中里渼子さん、106歳で逝去 飯能の婦人会活動の礎築く

100歳を迎えた平成27年9月、大久保市長(右端)や中里社長夫妻(左)とともに安倍晋三総理からの祝状を手にする渼子さん

 飯能市川寺の株式会社マルナカ・中里昌平社長の母で、飯能市連合婦人会長を長年務め、同市くらしの会、同市母子愛育会を立ち上げるなど多方面で活躍した中里渼子(なみこ)さんが1月21日、106歳で逝去し、2月1日に近親者で密葬が営まれた。

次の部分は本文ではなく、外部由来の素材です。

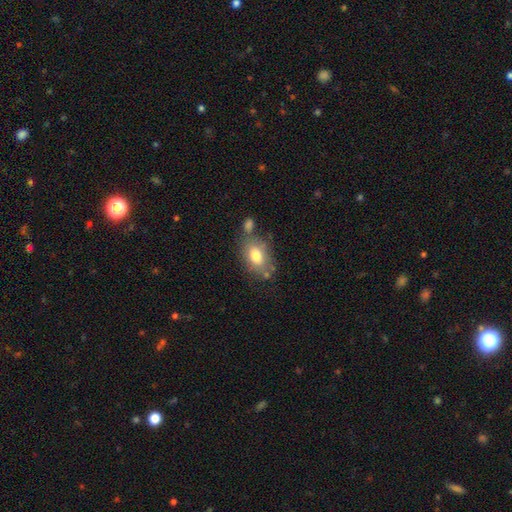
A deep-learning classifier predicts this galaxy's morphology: smooth-or-featured: smooth: 76% | featured or disk: 15% | star or artifact: 8%
  how-rounded: in between: 82% | round: 16% | cigar-shaped: 2%
  merging: none: 61% | minor disturbance: 18% | merger: 15% | major disturbance: 6%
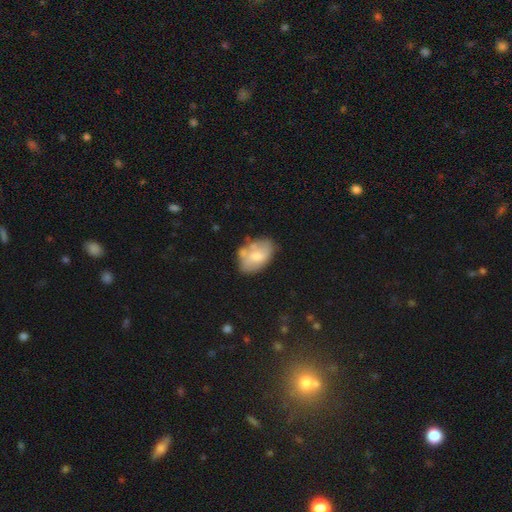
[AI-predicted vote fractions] Smooth or featured?
  - smooth: 66% *
  - featured or disk: 27%
  - star or artifact: 7%
How rounded?
  - in between: 89% *
  - round: 10%
  - cigar-shaped: 1%
Merging?
  - none: 49% *
  - minor disturbance: 27%
  - merger: 14%
  - major disturbance: 10%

 3月13日には観音寺(山手町)で本葬が執り行われる。

 渼子さんは所沢市出身。23歳で飯能を代表する老舗織物メーカー・マルナカの3代目社長を務めた進氏と結婚し、織物産業が盛んだった戦後の復興期に会社発展のため奔走。

 寮生活を送っていた女性社員を対象に青年学級を開き、外部から講師を招き料理や裁縫、生け花などを教えた。

 女性の地位向上のため、昭和37年4月から同51年5月まで14年間にわたり、飯能市連合婦人会長、埼玉県連合婦人会常任理事を務め、学習会やさまざまな行事に熱心に取り組みんだ。

 昭和40年には市民の消費生活の向上を目指した飯能市くらしの会、同43年には母子の健康や子育て環境の充実を目的とした同市母子愛育会を立ち上げ、いずれも会長として長年活躍、埼玉県母子愛育会会長も務めた。

 このほか、飯能市の社会教育委員、新市建設審議副委員長、中央公民館運営委員、国保運営協議会副委員長、都市計画審議会委員、公害対策審議会委員、特別報酬審議会委員。

 さらにスポーツ振興審議会委員、環境浄化委員会委員、図書館協議会委員、市民憲章推進協議会委員、埼玉県飯能保健所運営協議会委員など数々の役職を歴任、幅広い分野で市の発展に貢献した。

 日中の国交が回復して間もない昭和52年には、日中友好婦人代表団派遣団員として中国を訪問し親善に努めた経験も。

 こうした功績により、昭和49年に大蔵大臣賞、同51年・56年に紺綬褒章、同52年に母子愛育会全国表彰、埼玉県シラコバト賞、同53年に労働大臣表彰、同54年に母子愛育会高松宮表彰、埼玉県知事表彰(公衆衛生)を受賞、平成10年には宝冠章を受章するなど、多数の表彰を受けた。

 行動力にあふれ、多くの人に慕われた母について、中里社長は「婦人会では県の常任理事、母子愛育会では県の会長までさせて頂いた。全国各地に友人ができ、いつもあちこち飛び回っていた」と回顧。

 100歳を過ぎてからも毎朝、新聞各紙を隅々まで読み、重要な記事にペンで印を付けて中里社長に手渡すのが日課だったという。

 毎年の年賀状に短歌をしたため、90代では「いましばし日本の変容見てこよと亡き夫(つま)言いしか卒寿越ゆ」、100歳を迎えた年には「生きる日を大切にせん残生を尊き親の賜りものなれば」と詠んだ。中里社長は「多くの方に支えられ、おかげさまで天寿を全うすることができました」と感謝する。

 3月13日の本葬では、沢辺瀞壱氏が葬儀委員長、新井景三氏、矢島巖氏が副委員長を務める。